▶ Records from a collection
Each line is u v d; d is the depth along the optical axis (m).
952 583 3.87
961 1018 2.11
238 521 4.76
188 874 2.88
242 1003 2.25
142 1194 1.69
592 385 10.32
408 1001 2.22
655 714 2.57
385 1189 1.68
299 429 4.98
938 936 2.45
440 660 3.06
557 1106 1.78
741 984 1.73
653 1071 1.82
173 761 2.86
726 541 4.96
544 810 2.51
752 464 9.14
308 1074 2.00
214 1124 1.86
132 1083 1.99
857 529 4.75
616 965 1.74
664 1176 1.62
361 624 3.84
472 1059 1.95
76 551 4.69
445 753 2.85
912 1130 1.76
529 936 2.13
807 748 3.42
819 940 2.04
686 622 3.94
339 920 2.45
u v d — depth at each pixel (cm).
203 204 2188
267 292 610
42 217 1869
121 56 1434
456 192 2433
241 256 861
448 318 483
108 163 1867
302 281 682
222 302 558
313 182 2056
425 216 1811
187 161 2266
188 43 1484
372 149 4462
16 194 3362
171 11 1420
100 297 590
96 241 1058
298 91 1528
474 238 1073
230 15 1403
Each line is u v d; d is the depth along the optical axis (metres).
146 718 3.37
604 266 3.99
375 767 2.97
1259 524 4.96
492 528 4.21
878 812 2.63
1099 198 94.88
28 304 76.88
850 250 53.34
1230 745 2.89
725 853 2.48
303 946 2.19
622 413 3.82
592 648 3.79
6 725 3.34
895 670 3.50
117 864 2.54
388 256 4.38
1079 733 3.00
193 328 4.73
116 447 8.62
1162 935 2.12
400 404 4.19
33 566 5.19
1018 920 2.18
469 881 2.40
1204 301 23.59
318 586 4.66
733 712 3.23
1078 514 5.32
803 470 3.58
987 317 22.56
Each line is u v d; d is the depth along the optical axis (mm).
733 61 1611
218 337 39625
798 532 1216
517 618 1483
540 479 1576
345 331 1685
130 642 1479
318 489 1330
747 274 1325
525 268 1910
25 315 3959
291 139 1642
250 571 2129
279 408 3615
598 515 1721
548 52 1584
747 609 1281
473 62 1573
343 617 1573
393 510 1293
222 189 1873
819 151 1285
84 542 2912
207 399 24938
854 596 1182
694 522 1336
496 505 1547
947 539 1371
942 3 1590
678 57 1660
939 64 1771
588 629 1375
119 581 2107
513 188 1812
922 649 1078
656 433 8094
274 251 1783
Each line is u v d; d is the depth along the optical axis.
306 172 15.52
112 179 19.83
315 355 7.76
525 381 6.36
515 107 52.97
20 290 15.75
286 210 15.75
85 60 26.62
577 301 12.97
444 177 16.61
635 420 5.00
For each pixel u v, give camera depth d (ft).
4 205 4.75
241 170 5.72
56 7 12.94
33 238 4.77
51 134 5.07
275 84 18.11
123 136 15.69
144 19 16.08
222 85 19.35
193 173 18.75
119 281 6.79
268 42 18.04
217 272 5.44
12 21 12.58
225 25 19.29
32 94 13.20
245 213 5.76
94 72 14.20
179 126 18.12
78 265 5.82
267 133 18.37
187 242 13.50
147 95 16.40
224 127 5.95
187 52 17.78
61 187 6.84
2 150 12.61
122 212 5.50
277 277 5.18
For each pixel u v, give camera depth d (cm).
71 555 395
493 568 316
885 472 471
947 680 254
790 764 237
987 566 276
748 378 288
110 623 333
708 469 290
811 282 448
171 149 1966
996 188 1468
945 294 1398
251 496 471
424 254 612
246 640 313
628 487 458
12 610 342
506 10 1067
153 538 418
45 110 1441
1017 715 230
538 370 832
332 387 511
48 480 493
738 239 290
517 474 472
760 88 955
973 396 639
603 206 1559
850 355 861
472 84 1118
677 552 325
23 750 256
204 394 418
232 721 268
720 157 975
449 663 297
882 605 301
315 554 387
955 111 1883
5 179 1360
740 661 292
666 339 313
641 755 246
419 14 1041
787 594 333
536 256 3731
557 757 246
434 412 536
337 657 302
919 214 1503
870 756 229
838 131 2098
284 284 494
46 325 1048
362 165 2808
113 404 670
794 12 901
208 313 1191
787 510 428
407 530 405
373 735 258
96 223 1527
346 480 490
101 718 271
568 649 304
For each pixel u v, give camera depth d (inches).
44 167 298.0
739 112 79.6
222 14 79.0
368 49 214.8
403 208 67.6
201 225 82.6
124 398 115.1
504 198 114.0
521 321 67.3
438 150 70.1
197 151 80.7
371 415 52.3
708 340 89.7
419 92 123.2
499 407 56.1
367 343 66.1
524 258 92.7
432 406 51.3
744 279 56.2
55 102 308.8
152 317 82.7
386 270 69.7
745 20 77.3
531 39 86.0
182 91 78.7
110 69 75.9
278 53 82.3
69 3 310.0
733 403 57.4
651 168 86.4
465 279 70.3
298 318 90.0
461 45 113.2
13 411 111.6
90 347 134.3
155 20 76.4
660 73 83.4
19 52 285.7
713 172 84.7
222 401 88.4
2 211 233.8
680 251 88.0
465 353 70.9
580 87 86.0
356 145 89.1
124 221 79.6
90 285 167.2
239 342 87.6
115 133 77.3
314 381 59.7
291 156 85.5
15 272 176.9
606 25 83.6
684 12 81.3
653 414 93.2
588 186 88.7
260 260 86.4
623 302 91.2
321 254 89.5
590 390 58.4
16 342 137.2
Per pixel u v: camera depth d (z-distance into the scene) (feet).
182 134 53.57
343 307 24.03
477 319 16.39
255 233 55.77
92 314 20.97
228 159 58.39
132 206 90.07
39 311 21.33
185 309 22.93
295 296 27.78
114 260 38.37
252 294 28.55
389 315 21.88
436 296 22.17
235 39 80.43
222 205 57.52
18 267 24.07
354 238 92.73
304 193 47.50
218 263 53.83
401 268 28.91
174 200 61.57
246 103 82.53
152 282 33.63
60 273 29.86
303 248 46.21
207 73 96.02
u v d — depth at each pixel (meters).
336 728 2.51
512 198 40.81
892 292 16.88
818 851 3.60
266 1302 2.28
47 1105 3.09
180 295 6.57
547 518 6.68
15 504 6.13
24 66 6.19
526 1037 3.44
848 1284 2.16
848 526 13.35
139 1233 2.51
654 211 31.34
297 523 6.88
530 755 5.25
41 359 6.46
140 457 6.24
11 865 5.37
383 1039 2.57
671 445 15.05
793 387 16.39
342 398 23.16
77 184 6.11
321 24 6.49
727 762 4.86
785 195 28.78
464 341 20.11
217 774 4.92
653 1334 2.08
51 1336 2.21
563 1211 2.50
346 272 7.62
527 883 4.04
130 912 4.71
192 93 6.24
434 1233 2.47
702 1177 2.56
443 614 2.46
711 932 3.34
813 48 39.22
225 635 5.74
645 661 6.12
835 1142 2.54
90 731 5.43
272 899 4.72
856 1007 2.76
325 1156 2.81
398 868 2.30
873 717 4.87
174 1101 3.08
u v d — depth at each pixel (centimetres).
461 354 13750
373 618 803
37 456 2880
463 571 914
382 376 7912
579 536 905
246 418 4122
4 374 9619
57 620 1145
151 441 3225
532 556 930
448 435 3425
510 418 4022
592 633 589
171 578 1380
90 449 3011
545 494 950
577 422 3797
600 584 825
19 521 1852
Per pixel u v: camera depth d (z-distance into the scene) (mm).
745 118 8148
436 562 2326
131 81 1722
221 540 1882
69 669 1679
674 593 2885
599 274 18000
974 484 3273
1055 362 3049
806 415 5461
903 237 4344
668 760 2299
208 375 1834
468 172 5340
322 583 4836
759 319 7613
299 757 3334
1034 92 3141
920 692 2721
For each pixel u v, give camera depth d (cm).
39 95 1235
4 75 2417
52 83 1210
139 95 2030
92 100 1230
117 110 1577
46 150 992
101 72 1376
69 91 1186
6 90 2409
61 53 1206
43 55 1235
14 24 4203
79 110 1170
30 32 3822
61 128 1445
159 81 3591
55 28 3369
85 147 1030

▶ DIRECTIONS
Restate word for word only the lines above from the line containing "182 91 78.7" to the line containing "1055 362 3049", both of them included.

▶ YOUR SOLUTION
182 91 78.7
110 69 75.9
278 53 82.3
69 3 310.0
733 403 57.4
651 168 86.4
465 279 70.3
298 318 90.0
461 45 113.2
13 411 111.6
90 347 134.3
155 20 76.4
660 73 83.4
19 52 285.7
713 172 84.7
222 401 88.4
2 211 233.8
680 251 88.0
465 353 70.9
580 87 86.0
356 145 89.1
124 221 79.6
90 285 167.2
239 342 87.6
115 133 77.3
314 381 59.7
291 156 85.5
15 272 176.9
606 25 83.6
684 12 81.3
653 414 93.2
588 186 88.7
260 260 86.4
623 302 91.2
321 254 89.5
590 390 58.4
16 342 137.2
Per pixel u v: camera depth d (z-distance into the scene) (feet).
182 134 53.57
343 307 24.03
477 319 16.39
255 233 55.77
92 314 20.97
228 159 58.39
132 206 90.07
39 311 21.33
185 309 22.93
295 296 27.78
114 260 38.37
252 294 28.55
389 315 21.88
436 296 22.17
235 39 80.43
222 205 57.52
18 267 24.07
354 238 92.73
304 193 47.50
218 263 53.83
401 268 28.91
174 200 61.57
246 103 82.53
152 282 33.63
60 273 29.86
303 248 46.21
207 73 96.02
u v d — depth at each pixel (meters).
336 728 2.51
512 198 40.81
892 292 16.88
818 851 3.60
266 1302 2.28
47 1105 3.09
180 295 6.57
547 518 6.68
15 504 6.13
24 66 6.19
526 1037 3.44
848 1284 2.16
848 526 13.35
139 1233 2.51
654 211 31.34
297 523 6.88
530 755 5.25
41 359 6.46
140 457 6.24
11 865 5.37
383 1039 2.57
671 445 15.05
793 387 16.39
342 398 23.16
77 184 6.11
321 24 6.49
727 762 4.86
785 195 28.78
464 341 20.11
217 774 4.92
653 1334 2.08
51 1336 2.21
563 1211 2.50
346 272 7.62
527 883 4.04
130 912 4.71
192 93 6.24
434 1233 2.47
702 1177 2.56
443 614 2.46
711 932 3.34
813 48 39.22
225 635 5.74
645 661 6.12
835 1142 2.54
90 731 5.43
272 899 4.72
856 1007 2.76
325 1156 2.81
398 868 2.30
873 717 4.87
174 1101 3.08
u v d — depth at each pixel (centimetres).
461 354 13750
373 618 803
37 456 2880
463 571 914
382 376 7912
579 536 905
246 418 4122
4 374 9619
57 620 1145
151 441 3225
532 556 930
448 435 3425
510 418 4022
592 633 589
171 578 1380
90 449 3011
545 494 950
577 422 3797
600 584 825
19 521 1852
Per pixel u v: camera depth d (z-distance into the scene) (mm).
745 118 8148
436 562 2326
131 81 1722
221 540 1882
69 669 1679
674 593 2885
599 274 18000
974 484 3273
1055 362 3049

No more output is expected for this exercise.